For many, the pull of seeing the Northern Lights is the only reason to venture this far north. In Finnish Lapland that was to be an unspoken wish that I was keen to have fulfilled, but was certainly not the only desire on my list and nor would it matter one bit if it didn’t come true.
We had planned to spend time snowshoeing in Urho Kekkonen National Park as well as visiting some other hiking trails in and around Inari. This would be scratching the surface when it comes to visiting this area, but one has to start somewhere. I think it’s best to leave an area with unanswered questions and a strong will to return.
Late March and the conditions are well below freezing but with longer days and the sun high enough in the sky to give you bright views across the landscape and plenty of blue skies.
We would be on snowshoes to cross the terrain and this proved to be a mixed bag when it came to results. The powder snow had not yet formed a hardened crust and was exceptionally deep in the valley forests. Up on the fells things were much better but it was slow progress lower down. I know next time skis will be used.

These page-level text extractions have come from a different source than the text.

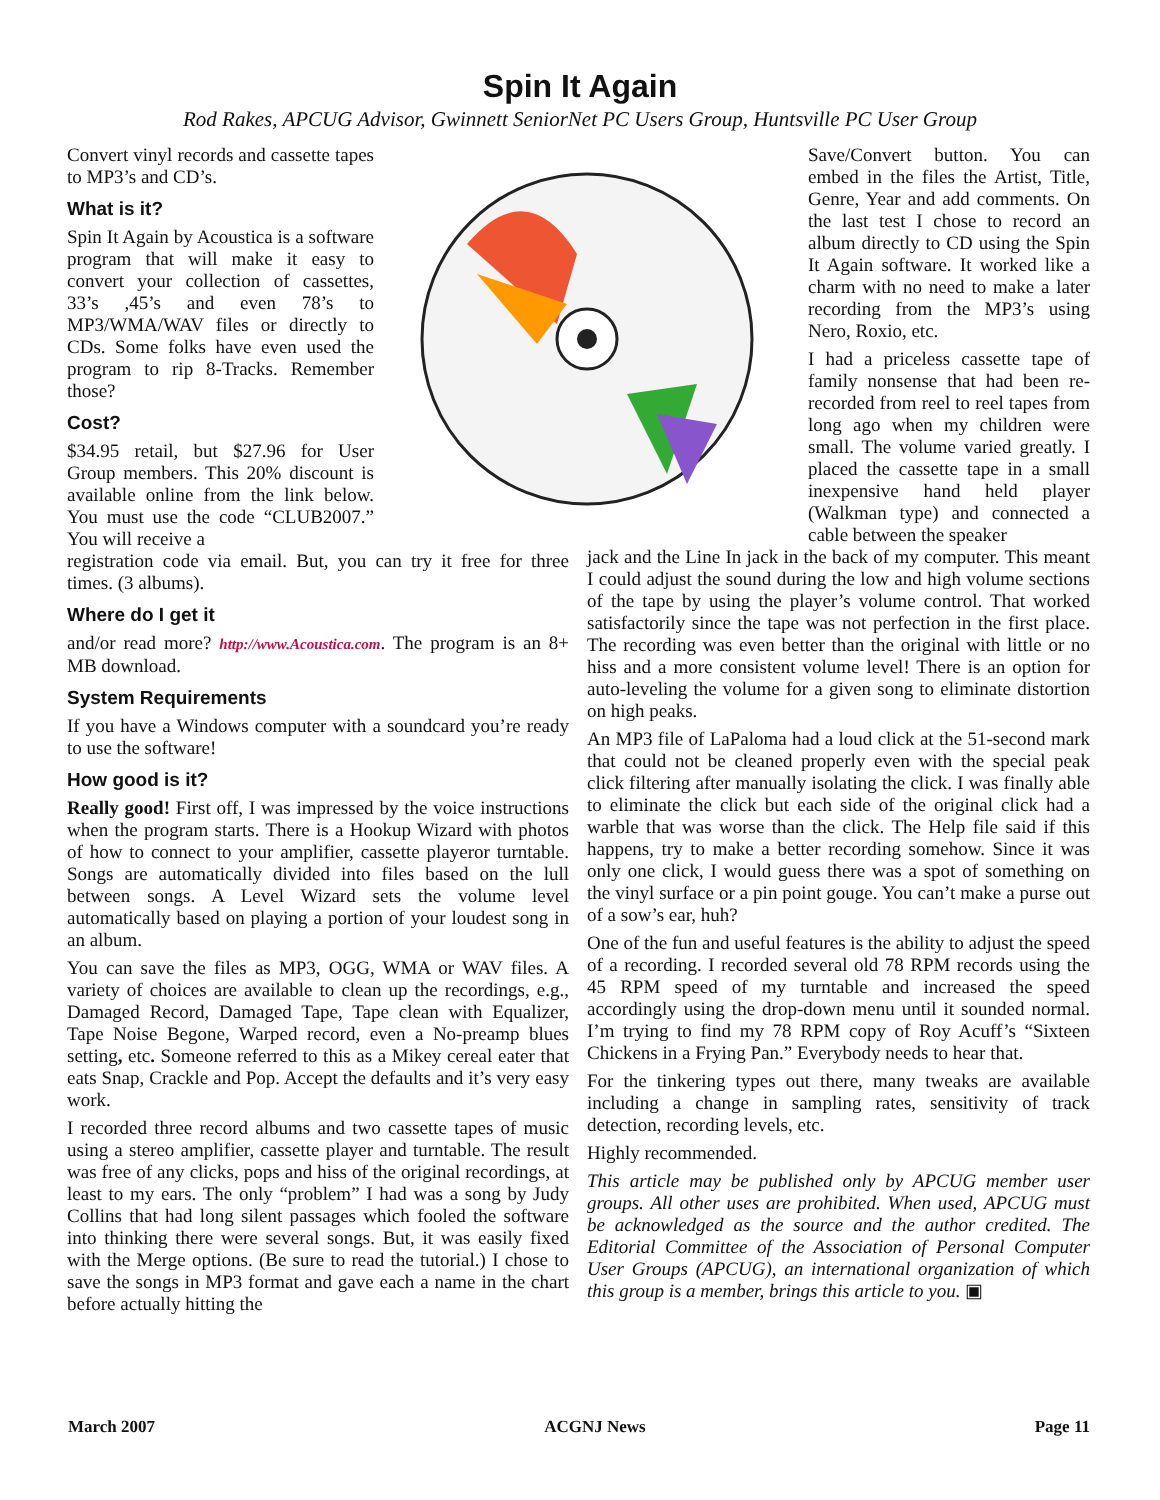Spin It Again
Rod Rakes, APCUG Advisor, Gwinnett SeniorNet PC Users Group, Huntsville PC User Group
Convert vinyl records and cassette tapes to MP3’s and CD’s.
What is it?
Spin It Again by Acoustica is a software program that will make it easy to convert your collection of cassettes, 33’s ,45’s and even 78’s to MP3/WMA/WAV files or directly to CDs. Some folks have even used the program to rip 8-Tracks. Remember those?
Cost?
$34.95 retail, but $27.96 for User Group members. This 20% discount is available online from the link below. You must use the code “CLUB2007.” You will receive a
registration code via email. But, you can try it free for three times. (3 albums).
Where do I get it
and/or read more? http://www.Acoustica.com. The program is an 8+ MB download.
System Requirements
If you have a Windows computer with a soundcard you’re ready to use the software!
How good is it?
Really good! First off, I was impressed by the voice instructions when the program starts. There is a Hookup Wizard with photos of how to connect to your amplifier, cassette playeror turntable. Songs are automatically divided into files based on the lull between songs. A Level Wizard sets the volume level automatically based on playing a portion of your loudest song in an album.
You can save the files as MP3, OGG, WMA or WAV files. A variety of choices are available to clean up the recordings, e.g., Damaged Record, Damaged Tape, Tape clean with Equalizer, Tape Noise Begone, Warped record, even a No-preamp blues setting, etc. Someone referred to this as a Mikey cereal eater that eats Snap, Crackle and Pop. Accept the defaults and it’s very easy work.
I recorded three record albums and two cassette tapes of music using a stereo amplifier, cassette player and turntable. The result was free of any clicks, pops and hiss of the original recordings, at least to my ears. The only “problem” I had was a song by Judy Collins that had long silent passages which fooled the software into thinking there were several songs. But, it was easily fixed with the Merge options. (Be sure to read the tutorial.) I chose to save the songs in MP3 format and gave each a name in the chart before actually hitting the
Save/Convert button. You can embed in the files the Artist, Title, Genre, Year and add comments. On the last test I chose to record an album directly to CD using the Spin It Again software. It worked like a charm with no need to make a later recording from the MP3’s using Nero, Roxio, etc.
I had a priceless cassette tape of family nonsense that had been re-recorded from reel to reel tapes from long ago when my children were small. The volume varied greatly. I placed the cassette tape in a small inexpensive hand held player (Walkman type) and connected a cable between the speaker
jack and the Line In jack in the back of my computer. This meant I could adjust the sound during the low and high volume sections of the tape by using the player’s volume control. That worked satisfactorily since the tape was not perfection in the first place. The recording was even better than the original with little or no hiss and a more consistent volume level! There is an option for auto-leveling the volume for a given song to eliminate distortion on high peaks.
An MP3 file of LaPaloma had a loud click at the 51-second mark that could not be cleaned properly even with the special peak click filtering after manually isolating the click. I was finally able to eliminate the click but each side of the original click had a warble that was worse than the click. The Help file said if this happens, try to make a better recording somehow. Since it was only one click, I would guess there was a spot of something on the vinyl surface or a pin point gouge. You can’t make a purse out of a sow’s ear, huh?
One of the fun and useful features is the ability to adjust the speed of a recording. I recorded several old 78 RPM records using the 45 RPM speed of my turntable and increased the speed accordingly using the drop-down menu until it sounded normal. I’m trying to find my 78 RPM copy of Roy Acuff’s “Sixteen Chickens in a Frying Pan.” Everybody needs to hear that.
For the tinkering types out there, many tweaks are available including a change in sampling rates, sensitivity of track detection, recording levels, etc.
Highly recommended.
This article may be published only by APCUG member user groups. All other uses are prohibited. When used, APCUG must be acknowledged as the source and the author credited. The Editorial Committee of the Association of Personal Computer User Groups (APCUG), an international organization of which this group is a member, brings this article to you. ▣
March 2007 ACGNJ News Page 11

Finnish Lapland is a bushcraft paradise and experiencing it in winter conditions is challenging but not uncomfortable if done right. However it is in the process of being in an environment when things are not so easy that make a return trip even the more earned. For seeing a landscape only in one season is like reading half a book and in Lapland there are 8 seasons, so much more detail to be felt and witnessed. The chances of adventure seem limitless.
The flora was fascinating, with the highlight being a chaga mushroom (Inonotus obliquus) in the wild. Sadly way out of reach atop a birch. This most enigmatic mushroom is one of the reasons I will return to seek out another specimen. I also spotted Fomes fomentarius commonly called horses hoof fungus on another birch. These trees this far north have visibly thicker bark and plentiful shedding layers that just beg to be collected and put to use lighting your fire. It is not only birch in these forests with pine needle tea making a great wood person’s drink, but late March is not necessarily the best season to harvest as there are no young tips as of yet.

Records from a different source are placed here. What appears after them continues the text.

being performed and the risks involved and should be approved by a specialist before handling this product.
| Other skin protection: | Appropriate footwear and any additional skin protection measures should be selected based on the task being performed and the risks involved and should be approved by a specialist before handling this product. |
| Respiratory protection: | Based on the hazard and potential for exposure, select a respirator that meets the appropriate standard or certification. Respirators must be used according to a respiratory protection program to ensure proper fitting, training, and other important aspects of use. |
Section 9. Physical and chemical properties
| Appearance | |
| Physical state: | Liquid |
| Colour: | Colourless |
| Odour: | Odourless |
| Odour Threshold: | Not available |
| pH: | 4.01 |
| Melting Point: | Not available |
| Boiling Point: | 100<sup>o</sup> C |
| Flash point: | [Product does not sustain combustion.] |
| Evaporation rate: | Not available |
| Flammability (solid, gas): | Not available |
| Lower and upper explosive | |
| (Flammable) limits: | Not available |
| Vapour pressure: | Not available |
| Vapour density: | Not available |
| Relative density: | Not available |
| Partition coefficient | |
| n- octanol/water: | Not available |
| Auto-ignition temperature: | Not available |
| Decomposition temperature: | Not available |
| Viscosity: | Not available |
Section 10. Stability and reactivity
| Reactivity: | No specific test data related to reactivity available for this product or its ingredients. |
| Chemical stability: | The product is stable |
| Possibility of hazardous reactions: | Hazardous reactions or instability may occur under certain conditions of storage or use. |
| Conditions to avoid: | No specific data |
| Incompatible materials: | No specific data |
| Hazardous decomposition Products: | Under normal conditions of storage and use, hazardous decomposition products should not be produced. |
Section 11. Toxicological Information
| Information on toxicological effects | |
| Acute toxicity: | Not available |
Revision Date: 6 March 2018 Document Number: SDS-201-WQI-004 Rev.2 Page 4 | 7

Moving through the forest here the birches start to get shorter and more curly in appearance as they grow almost horizontally to protect from the harsh conditions that start higher up. It all gives way to barren fell, made all the more bleak with its winter cloak. On a summit of one of these fells one can see into the heart of a great expanse of wilderness, one that is full of nature. What better way to get down again than by snowshoeing. It can be fun, when the conditions are just right on a descent you can run down the slope with each step cushioned by the powder.
Lapland is also home to inherent risk without the correct equipment and experience one can quickly become unstuck. A low of -20°C along with full white out conditions were two of the most memorable moments.
I think being outdoors with an open mind and no expectations are a good blend. Nature can force you to change plans on the spot so being flexible both in body and mind is vital for happiness on the trail. I mentioned this unspoken wish to witness one of the most magical sights, the aurora. I was lucky enough to get a viewing. First very faint and partially obscured by cloud and then fading away into nothing. Was that it?